Crónica de Alexandre Honrado
Um tema como os outros
Já escrevi sobre cemitérios e já acrescentei muitos cemitérios à minha vida. Sei que é mais comum do que eu imaginava, outros somam mais cemitérios do que eu, por vezes dou comigo a conversar com os cemitérios dos outros, a trocarmos lágrimas que secaram em imensos pântanos nunca estagnados, a tratar os mortos como roupa resgatada de um baú, a imaginar histórias que por vezes ninguém viveu. Esses momentos fazem-me celebrar a vida com maior intensidade, e explicar-me o quão injusta é a biologia, que nos leva cedo, mas também o que de nós sofre com o que politicamente nos é imposto e dado a viver.
Napoleão Bonaparte entra nesta história. Ele, e os políticos pós-revolução francesa de 1789, tocados pelo laicismo, que acharam que os mortos tinham de ter novo estatuto e que chegara a hora de evitar que os ricos tivessem sepulturas ao lado das igrejas e os pobres meras valas comuns, um pouco onde calhava. Vai daí criou-se o cemitério de Pére Lachaise, um dos lugares que visito em França, pois constitui matéria profunda e prolífera para aquisição cultural e matéria crítica de muitos pensamentos.
Pére é pai, em português, aqui referindo o padre jesuíta confessor de Luís XIV, o rei Sol, e Lachaise, em tradução apressada, é a cadeira, ou mesmo a cátedra, o que lhe dá um elevado tom professoral e eminentemente académico.
O cemitério Pére Lachaise foi criado num terreno amplo que havia sido propriedade dos jesuítas – e os franceses não se interessaram pelo novo espaço durante anos, até que ali foram sepultados dois vultos maiores da cultura francesa: Molière e La Fontaine (já agora: nome que traduzido à letra equivale a Fonte). Pére Lachaise transformou-se então na pequena cidade dos mortos ilustres. Burgueses disputavam a honra de transportar para ali os seus familiares e subitamente o local tornou-se o espaço de enterramento de filósofos, compositores, pintores, militares com carreiras consideradas distintas….
Quem tem o hábito de viajar, nem que seja apenas nas palavras, ou em filmes (o cineasta brasileiro Sérgio Tréfaut, dedicou-lhe um documentário especial) há de conhecer El Arafa, outra Cidade dos Mortos, esta no Cairo, que é a maior necrópole do mundo. Ali vive mais de um milhão de pessoas dentro do cemitério, habitando dentro ou à volta de mausoléus. Na cidade há de tudo: padarias, cafés, escolas, e enterros todos os dias.

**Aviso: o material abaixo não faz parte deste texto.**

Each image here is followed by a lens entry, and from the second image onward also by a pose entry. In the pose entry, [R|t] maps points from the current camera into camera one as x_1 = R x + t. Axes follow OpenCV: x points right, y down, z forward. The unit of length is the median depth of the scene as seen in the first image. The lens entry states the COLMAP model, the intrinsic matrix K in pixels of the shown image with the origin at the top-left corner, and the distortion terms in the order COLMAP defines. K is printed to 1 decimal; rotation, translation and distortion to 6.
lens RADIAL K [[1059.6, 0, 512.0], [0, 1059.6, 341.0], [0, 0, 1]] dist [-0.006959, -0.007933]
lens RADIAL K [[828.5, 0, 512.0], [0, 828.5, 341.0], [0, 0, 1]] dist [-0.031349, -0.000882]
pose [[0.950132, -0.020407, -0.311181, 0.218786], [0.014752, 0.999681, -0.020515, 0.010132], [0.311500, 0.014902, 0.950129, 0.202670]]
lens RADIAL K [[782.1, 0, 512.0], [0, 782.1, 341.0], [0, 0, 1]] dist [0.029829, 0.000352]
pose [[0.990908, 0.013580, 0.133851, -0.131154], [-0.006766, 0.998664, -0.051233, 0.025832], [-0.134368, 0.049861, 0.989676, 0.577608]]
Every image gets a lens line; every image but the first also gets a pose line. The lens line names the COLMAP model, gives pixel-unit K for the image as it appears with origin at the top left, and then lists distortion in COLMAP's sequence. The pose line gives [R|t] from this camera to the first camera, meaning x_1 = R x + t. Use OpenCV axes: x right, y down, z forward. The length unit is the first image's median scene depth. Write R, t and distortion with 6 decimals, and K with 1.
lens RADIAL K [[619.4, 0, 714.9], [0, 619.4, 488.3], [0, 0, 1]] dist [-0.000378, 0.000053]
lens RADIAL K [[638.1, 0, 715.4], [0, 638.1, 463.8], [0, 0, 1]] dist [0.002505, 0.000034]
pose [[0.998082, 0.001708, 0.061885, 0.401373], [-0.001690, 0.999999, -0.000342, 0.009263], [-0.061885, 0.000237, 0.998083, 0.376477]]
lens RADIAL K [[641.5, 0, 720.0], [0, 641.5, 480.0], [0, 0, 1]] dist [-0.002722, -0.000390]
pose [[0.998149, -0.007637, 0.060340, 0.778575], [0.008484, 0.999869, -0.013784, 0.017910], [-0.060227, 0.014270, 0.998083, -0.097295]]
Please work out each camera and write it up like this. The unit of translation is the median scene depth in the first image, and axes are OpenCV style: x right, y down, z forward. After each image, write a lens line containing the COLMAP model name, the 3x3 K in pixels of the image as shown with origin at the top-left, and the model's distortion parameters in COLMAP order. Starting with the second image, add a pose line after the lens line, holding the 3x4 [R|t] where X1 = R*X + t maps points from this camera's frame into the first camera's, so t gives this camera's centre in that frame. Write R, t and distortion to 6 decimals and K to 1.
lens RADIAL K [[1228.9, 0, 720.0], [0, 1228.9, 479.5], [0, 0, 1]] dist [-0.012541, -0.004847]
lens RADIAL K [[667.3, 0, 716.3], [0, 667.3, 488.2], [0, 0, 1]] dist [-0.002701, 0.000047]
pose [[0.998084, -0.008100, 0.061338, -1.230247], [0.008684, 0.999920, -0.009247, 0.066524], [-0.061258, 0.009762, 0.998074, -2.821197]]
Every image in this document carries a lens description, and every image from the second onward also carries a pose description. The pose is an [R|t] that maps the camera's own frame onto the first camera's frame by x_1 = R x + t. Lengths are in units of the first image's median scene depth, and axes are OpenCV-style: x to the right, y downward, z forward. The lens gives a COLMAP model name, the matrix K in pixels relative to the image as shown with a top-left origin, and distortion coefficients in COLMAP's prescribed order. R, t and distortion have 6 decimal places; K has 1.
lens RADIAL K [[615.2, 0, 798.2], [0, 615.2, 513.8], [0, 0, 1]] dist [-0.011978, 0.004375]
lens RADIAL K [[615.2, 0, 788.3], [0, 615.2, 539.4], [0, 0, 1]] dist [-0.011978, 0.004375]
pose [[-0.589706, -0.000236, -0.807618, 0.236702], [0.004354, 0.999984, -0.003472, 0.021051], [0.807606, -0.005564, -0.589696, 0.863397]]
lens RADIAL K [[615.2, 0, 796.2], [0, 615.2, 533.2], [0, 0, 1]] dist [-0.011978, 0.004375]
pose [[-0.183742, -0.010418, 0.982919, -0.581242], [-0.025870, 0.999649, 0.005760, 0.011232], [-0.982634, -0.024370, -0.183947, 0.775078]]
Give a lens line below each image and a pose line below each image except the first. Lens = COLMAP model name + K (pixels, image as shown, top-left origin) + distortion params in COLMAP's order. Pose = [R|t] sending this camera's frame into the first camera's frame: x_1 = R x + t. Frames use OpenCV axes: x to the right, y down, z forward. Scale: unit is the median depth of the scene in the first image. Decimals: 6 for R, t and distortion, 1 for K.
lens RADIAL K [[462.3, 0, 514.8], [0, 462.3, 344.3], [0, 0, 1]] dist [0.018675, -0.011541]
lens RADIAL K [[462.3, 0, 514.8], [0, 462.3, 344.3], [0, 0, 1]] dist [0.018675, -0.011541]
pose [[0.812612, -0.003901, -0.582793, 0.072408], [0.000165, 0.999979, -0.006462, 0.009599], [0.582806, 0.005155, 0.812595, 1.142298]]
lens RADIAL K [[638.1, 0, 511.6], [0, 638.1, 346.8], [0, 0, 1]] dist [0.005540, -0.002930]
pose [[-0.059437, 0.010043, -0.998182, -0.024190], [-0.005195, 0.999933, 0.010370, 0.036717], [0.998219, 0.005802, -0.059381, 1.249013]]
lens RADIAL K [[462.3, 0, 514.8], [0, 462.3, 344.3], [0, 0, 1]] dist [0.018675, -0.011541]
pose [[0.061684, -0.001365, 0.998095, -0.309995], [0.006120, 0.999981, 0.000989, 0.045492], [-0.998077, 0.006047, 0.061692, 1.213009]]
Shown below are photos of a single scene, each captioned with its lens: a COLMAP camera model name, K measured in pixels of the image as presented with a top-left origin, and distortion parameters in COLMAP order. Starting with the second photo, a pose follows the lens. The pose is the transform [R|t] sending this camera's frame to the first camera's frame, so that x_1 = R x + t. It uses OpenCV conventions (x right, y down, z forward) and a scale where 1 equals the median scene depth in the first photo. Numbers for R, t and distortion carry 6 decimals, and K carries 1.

Em Portugal, só a Primeira Guerra Mundial veio democratizar os cemitérios, pois no nosso país erguiam-se muros dentro desses espaços, para separar ricos e pobres. As políticas da memória resultantes desse terrível conflito mundial alteraram práticas e mentalidades – mas os vestígios memoriais foram desaparecendo e hoje não se evoca o acontecimento, pois tornámo-nos habitantes de hábitos amnésicos.
Nos primeiros anos do século passado, mortes por fome, por peste (a peste voltou no final do século XIX, em especial ao Porto), por tuberculose, por gripe, por pandemia, por efeitos diretos e indiretos da Grande Guerra, por golpes de Estado e levantamentos em armas (como são alguns exemplos: o 5 de outubro de 1910, o 14 de maio de 1915, o 5 de dezembro de 1917, o 19 de outubro de 1921, o 28 de maio de 1926…).
Em França, ainda resiste entre os lugares funerários e memoriais da I Guerra, o cemitério militar português de Richebourg e nele mais 1800 campas, das quais 200 anónimas, guardando os restos mortais dos soldados portugueses caídos em combate. Ainda hoje há quem visite os sítios cristãos clandestinos de Nagasáqui, no Japão, onde comunidades missionárias ibéricas tiveram papel determinante. Muito haveria para contar, e até conto, quando às vezes cruzo lágrimas que secaram em imensos pântanos nunca estagnados, iguais a tantas outras que se negam a morrer.